They are not your friend.

I never thought this would happen, but I think I recently read two articles that stresses the role shareholders (or investors) play in our inequality. I saved one of the articles but apparently, I didn’t save the other. Now, the articles didn’t directly say that investors play a role in the growing inequality, but I think it’s implied.

I must have been in college when I first thought “shareholders are not your friend”. I was reading an article about some company laying off its employees and the stock price jumped upward upon announcement of that action. These employees form your marketplace so if you cut off their source of income, you lose them as buying customers because they don’t have the money. Taking layoffs to its extreme, those cost-cutting measures would weaken the marketplace and companies would start to die off from lack of paying customers.

That was my thinking at the time, and it really hasn’t changed although the news no longer report that stock prices rise upon layoff announcement. Or maybe I have become so inured to the story plot that I no longer read it and note it.

I know that in my early days of working, the common mantra was “shareholder value”. Shareholder value, shareholder value, shareholder value. One time, after a series of layoffs, the CEO said something like, “Okay, now let’s get back to work to provide value for our shareholders.”

Ugh. Picture that emoticon with the green vomit.

So I went through periods where everything was about the shareholders with bad Al Dunlap type behaviors, constant cost cutting and layoffs. Until sometime in the 2000s, after the Enron debacle in 2001, the shareholder mantra quietly slipped away.

I didn’t realize it the time, but the news and executives did not talk as much about shareholder value. That didn’t mean the shareholder primacy was gone; no, we still had the cost cutting.

Or, it could be that I had managed to jump to a company whose focus was more on the customers and executives did not harangue us about making money for the shareholders.

Then 2008 happened and the topic slowly turned to the “evils of capitalism”. I think that was the sentiment. We had the “Occupy Wall Street” which probably did not view capitalism in a positive light. It was also after 2008 that I first learned about the Milton Friedman New York Times articles in the 70’s that infamously laid out the philosophy that the sole concern for businesses was to maximize profits, not caring about community or society.
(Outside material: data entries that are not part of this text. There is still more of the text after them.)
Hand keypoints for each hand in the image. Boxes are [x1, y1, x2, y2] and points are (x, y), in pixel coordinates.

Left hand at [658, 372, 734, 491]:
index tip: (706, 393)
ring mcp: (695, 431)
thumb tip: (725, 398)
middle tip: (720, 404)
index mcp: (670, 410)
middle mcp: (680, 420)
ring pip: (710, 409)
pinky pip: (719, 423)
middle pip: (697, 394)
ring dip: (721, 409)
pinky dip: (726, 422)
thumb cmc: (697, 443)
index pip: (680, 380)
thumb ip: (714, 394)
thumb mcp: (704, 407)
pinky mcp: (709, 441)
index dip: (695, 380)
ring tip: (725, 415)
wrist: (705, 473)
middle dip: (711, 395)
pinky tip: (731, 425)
I might have had this as part of my readings when I was pursuing my MBA but it didn’t register.

In addition, it was after 2008 that I learned about the disconnect between productivity and income that occurred after the 80s. The theory was that the more productive society is, the higher the wages, but that relationship was cut in the 80s.

The gains from the productivity increase went to …you guessed it…to the shareholders. They captured practically all of the productive gains.
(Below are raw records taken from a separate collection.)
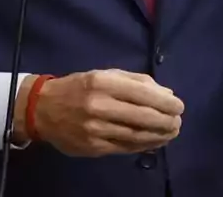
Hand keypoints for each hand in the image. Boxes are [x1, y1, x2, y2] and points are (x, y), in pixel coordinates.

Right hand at [15, 69, 183, 156]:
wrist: (43, 108)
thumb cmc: (80, 87)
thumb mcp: (106, 74)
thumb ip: (137, 81)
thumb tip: (166, 94)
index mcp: (103, 83)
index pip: (143, 94)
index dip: (165, 103)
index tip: (179, 106)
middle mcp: (99, 106)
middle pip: (142, 117)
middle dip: (166, 121)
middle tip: (178, 122)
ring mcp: (94, 129)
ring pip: (135, 135)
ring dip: (158, 136)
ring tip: (171, 133)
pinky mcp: (92, 147)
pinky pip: (124, 147)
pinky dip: (143, 145)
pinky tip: (154, 142)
Then in 2017, Business Roundtable put out a stakeholder capitalism statement whereas businesses should not focus just on the shareholders but should include customers, community, society, employees, suppliers. The stakeholders in the business.

I was thinking, they still don’t get that the shareholder is a big part of the problem. They drive the behaviors of the CEOs and senior executives. But I thought stakeholder capitalism was a move in the right direction so I was happy for that change.
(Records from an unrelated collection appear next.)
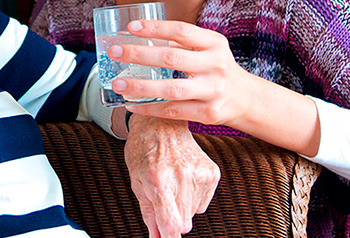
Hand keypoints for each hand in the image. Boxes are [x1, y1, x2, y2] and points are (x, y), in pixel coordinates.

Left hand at [111, 20, 321, 156]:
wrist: (244, 97)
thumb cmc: (214, 67)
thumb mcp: (207, 48)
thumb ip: (180, 42)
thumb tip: (136, 37)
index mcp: (214, 43)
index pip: (182, 31)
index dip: (155, 27)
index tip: (130, 27)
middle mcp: (216, 65)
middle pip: (172, 58)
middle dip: (139, 55)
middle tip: (114, 52)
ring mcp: (213, 90)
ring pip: (171, 89)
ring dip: (140, 87)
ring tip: (117, 84)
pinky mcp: (209, 113)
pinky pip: (174, 111)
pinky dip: (150, 109)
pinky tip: (131, 106)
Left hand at [124, 115, 219, 237]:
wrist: (162, 124)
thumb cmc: (144, 151)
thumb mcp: (137, 182)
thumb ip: (149, 214)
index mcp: (159, 180)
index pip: (171, 224)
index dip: (169, 237)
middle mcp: (182, 177)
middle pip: (183, 223)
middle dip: (172, 218)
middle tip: (162, 199)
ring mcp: (200, 174)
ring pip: (193, 214)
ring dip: (182, 206)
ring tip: (172, 183)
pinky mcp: (212, 173)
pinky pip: (203, 203)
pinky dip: (193, 198)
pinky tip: (184, 179)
It was just only recently that I read something that discussed the role of shareholders driving the corporate cost cutting mania. I found only one article is my “file folder” where I keep articles to pull up when I want to review.

The article that I have in my “file folder” is about STEM and how STEM is a poor investment. Apparently, graduates in STEM fields eventually work in non-STEM positions or field. Curiously, over the long-term, there is no salary advantage.

The author posits that the reason for students going elsewhere is because (boldface and italics are mine):

“Employers, and the investors who drive their behavior, depress the national returns on STEM education investments.”

LA Times, “Opinion: Why pushing STEM majors is turning out to be a terrible investment”, John D. Skrentny, 1/9/2024

Bingo! I perked up at that. The first sign that maybe some people are realizing that the investors are driving the boat.

There is a couple of very interesting points about our capitalism (“burn and churn” management, threat of layoffs, investors demanding cost reductions, etc.) but the last paragraph of the article was the most interesting:

“But investors repeatedly reward employers for treating STEM grads like fast fashion — discarded when broken or no longer appealing — or for deploying STEM skills in lucrative yet harmful business models. A better return on STEM education will require corporations to move away from maximizing short-term shareholder value and consider more stakeholders and moral limits on money making.”

LA Times, “Opinion: Why pushing STEM majors is turning out to be a terrible investment”, John D. Skrentny, 1/9/2024

So, I’m going to be on the lookout for more such articles, if they do come out. Not sure if this is a start of a new thinking. Only time will tell.